HELD SRINAGAR: As the curfew and communications blackout enters the 25th day in the Indian-occupied Kashmir, thousands of Kashmiri citizens continue to be detained by Indian forces and several have been injured by pellet guns and tear gas.

According to a CNN report, more than 2,000 people have been detained in occupied Kashmir in the days leading to, and after, the August 5 revocation of Article 370 of the Indian constitution, which ended the special status of the occupied valley. Those detained include political leaders, elected representatives, lawyers, activists, businessmen and students. The residents told CNN that tear gas and pellet guns are being used against them and restrictions on movement are still in place.

"The government wants us to believe everything is normal. But we still find out about protests, tear gas, injuries despite the continued communication blockade," said shopkeeper Mushtaq Ahmad, 35, a resident of uptown Srinagar. "Everything is still shut in the city and around us, and the movement is almost impossible when the restrictions are in place."

Another resident, Farooq Ahmad Qureshi, recounted how he was hit by a pellet in the eye on his way to a bakery on August 10. "The doctors who treated me said I have little chance of regaining (my) sight as three pellets have seriously damaged my eye," he was quoted as saying.

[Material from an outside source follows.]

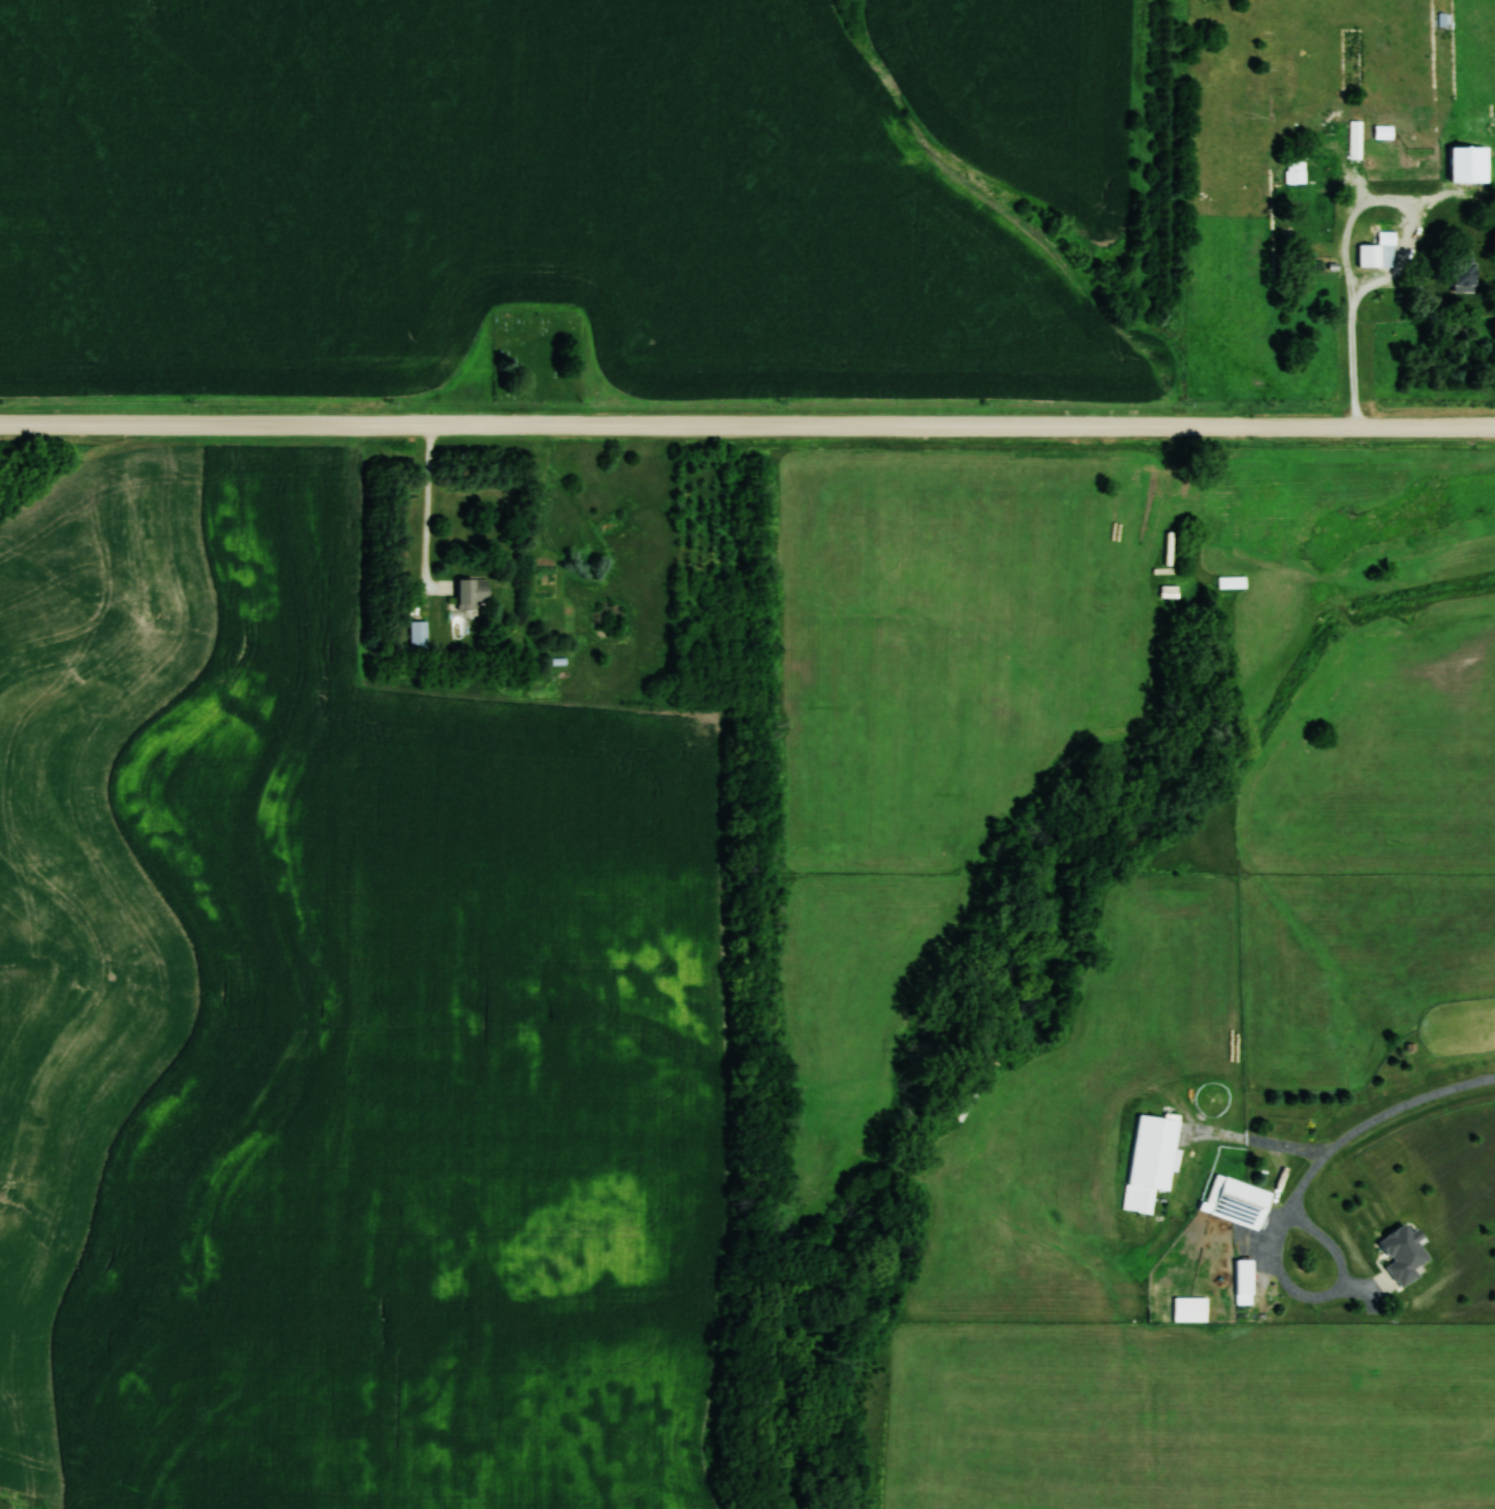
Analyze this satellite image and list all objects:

A doctor in the main hospital of Srinagar said he has treated dozens of patients who have sustained eye injuries caused by pellet guns. "We have so far treated 30 victims in the ophthalmology unit of SMSH (Shri Maharaja Hari Singh) hospital from August 5," the doctor told CNN on condition of anonymity.

Internet and mobile phone services meanwhile remain suspended in occupied Kashmir. "I have been going from pillar to post for the past 15 days to get in touch with my parents. But with no luck," said Najam Rous, 26, whose parents had travelled to Saudi Arabia for Hajj. When she finally managed to contact her family from her neighbour's landline phone, her "parents were crying and the first thing they asked me was if we had food at home."

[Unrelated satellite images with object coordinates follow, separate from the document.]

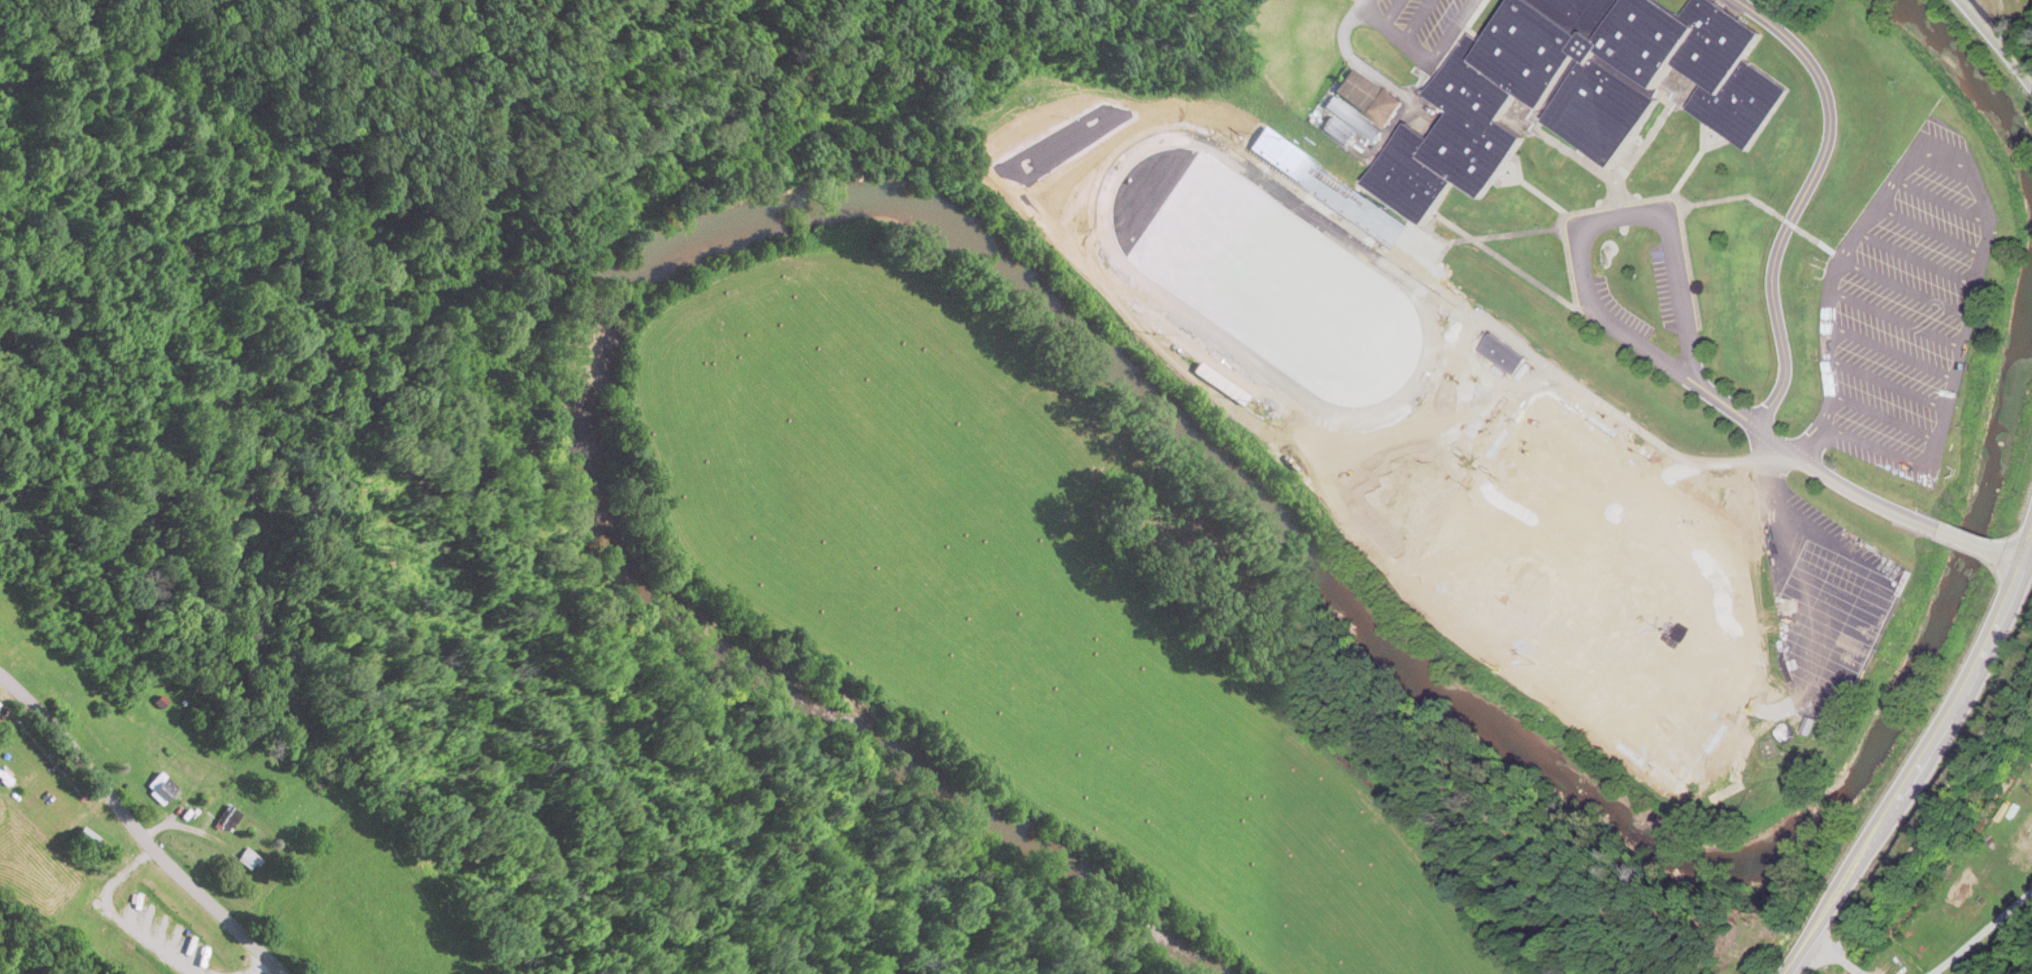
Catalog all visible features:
road: (1999, 39)
river: (1979, 90)
building: (1586, 92)
building: (1365, 107)
building: (1328, 189)
road: (1943, 205)
road: (1932, 229)
road: (1920, 257)
road: (1982, 261)
parking lot: (1664, 286)
road: (1908, 288)
road: (1833, 293)
parking lot: (1623, 310)
parking lot: (1906, 310)
river: (1049, 312)
road: (1898, 319)
road: (1627, 334)
road: (1892, 351)
building: (1505, 355)
road: (1888, 382)
road: (1883, 414)
road: (1814, 440)
road: (1889, 448)
road: (1967, 538)
road: (2012, 551)
road: (1922, 762)
building: (162, 789)
building: (2012, 812)
building: (229, 819)
road: (135, 829)
building: (89, 839)
building: (249, 860)
road: (1985, 932)
road: (1835, 956)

On August 5, ModiĀ“s Hindu-nationalist government revoked the autonomy of the Muslim-majority territory where tens of thousands of people have been martyred in an uprising against Indian occupation since 1989. New Delhi sent reinforcements to the estimated half a million troops already stationed in occupied Kashmir, cut phone lines and the internet, placed severe restrictions on movement and arrested thousands, according to multiple sources.

India says no civilian has died from police action since August 5. But residents have said at least three people have been martyred, including a young mother who choked after police fired tear-gas canisters into her home. Multiple hospital sources have told AFP at least 100 people had been hurt during the lockdown, some with firearm injuries.